«The testimonies gathered in this issue (Ombre e Luci no. 5) call Christian communities to deepen their understanding—both theoretically and practically—of welcoming people with disabilities»
When I think about the relationship between the Christian community and people in difficulty, I find myself asking: "Who is really struggling? Who is uncomfortable?"
What happens is a strange reversal. People with disabilities, especially intellectual disabilities, are often serene, eager to participate in the life of the community, happy to be with others, to sing, to pray. Meanwhile, those who regularly attend Christian community are often awkward, suspicious, or even irritated by the behavior of people with disabilities and the problems they present.
The discomfort that seizes the Christian community when it encounters people with disabilities ends up affecting those people negatively—and above all, it causes deep suffering in their families.
We must, on one hand, humbly offer this discomfort to the Lord, and together ask faith to shed light on these poor human shadows of ours.
The certainty that God's Kingdom is open to all
Faith presents two fundamental principles that can open a fruitful path toward changed minds and concrete commitment.The certainty that God's Kingdom is open to all
The first principle is the certainty that God's Kingdom is open to all. All are called to the Gospel—to the good news of Jesus, sent by the Father for our salvation, who died and rose to give life to all. The destiny of every human being is to become a child of God in Jesus Christ, the only Son given by the Father to the world.
No one is excluded from this calling. Rather, those who are shut out from other sources of joy, from other human communities, from other riches, become the first, the favored, the privileged in encountering the joy of the Gospel, the communion of God's children, the treasures of the Kingdom. All of this becomes even clearer and more urgent when God's Kingdom begins to manifest itself in a person through the gift of Baptism.
We find it right to give Baptism even to people with physical and mental difficulties.
Now Baptism acts in them as a principle of life that seeks to expand into the eucharistic fullness of the sacramental journey and the charismatic fullness of the vocational journey.
Certainly, participation in community life, the celebration of the sacraments, and living out one's vocation present some particular challenges for people with disabilities.
In face of these challenges, the second principle must come into play. Faith draws us into communion with a people making its way toward the Kingdom. The journey is made together. Each of us must be able to count on the faith of our brothers and sisters, and must also know how to bear the faith of our brothers and sisters. Who among us, looking at our own life of faith, can neatly separate what comes from ourselves from what is given by family, education, and life lived with people full of faith?
In essence, the faith of people with intellectual disabilities represents a particular and significant instance of the universal law of communion in and through faith. It is a case where the personal dimensions of faith have a special need to be held and sustained by family and community dimensions.

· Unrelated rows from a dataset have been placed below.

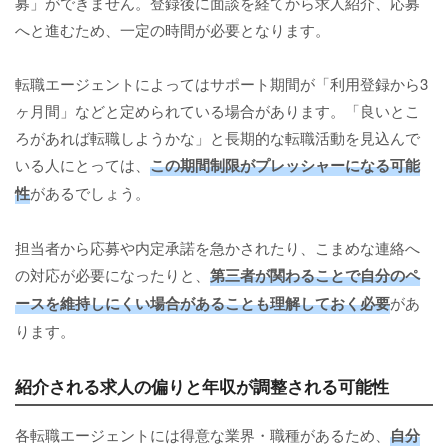
募」ができません。登録後に面談を経てから求人紹介、応募
へと進むため、一定の時間が必要となります。
転職エージェントによってはサポート期間が「利用登録から3
ヶ月間」などと定められている場合があります。「良いとこ
ろがあれば転職しようかな」と長期的な転職活動を見込んで
いる人にとっては、
この期間制限がプレッシャーになる可能
性
があるでしょう。
担当者から応募や内定承諾を急かされたり、こまめな連絡へ
の対応が必要になったりと、
第三者が関わることで自分のペ
ースを維持しにくい場合があることも理解しておく必要
があ
ります。
紹介される求人の偏りと年収が調整される可能性
各転職エージェントには得意な業界・職種があるため、
自分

Yet it would be incomplete to speak only of the support that the faith of our brothers and sisters offers to the faith of people with disabilities. There is also a richness that the faith of people with disabilities gives to the Christian community.
Faith is a participation in the victory of Christ's love over the evil in the world.
In people with disabilities and in those who live with them, Christ's love celebrates a victory with new and surprising dimensions.
The testimonies gathered in this issue are stirring proof of this.
They call Christian communities to deepen their understanding—both theoretically and practically—of welcoming people with disabilities. Above all, they call for a change of heart.
We imagine that these brothers and sisters in difficulty come knocking on our doors to ask for help, a smile, support. Then we discover they come bearing a gift.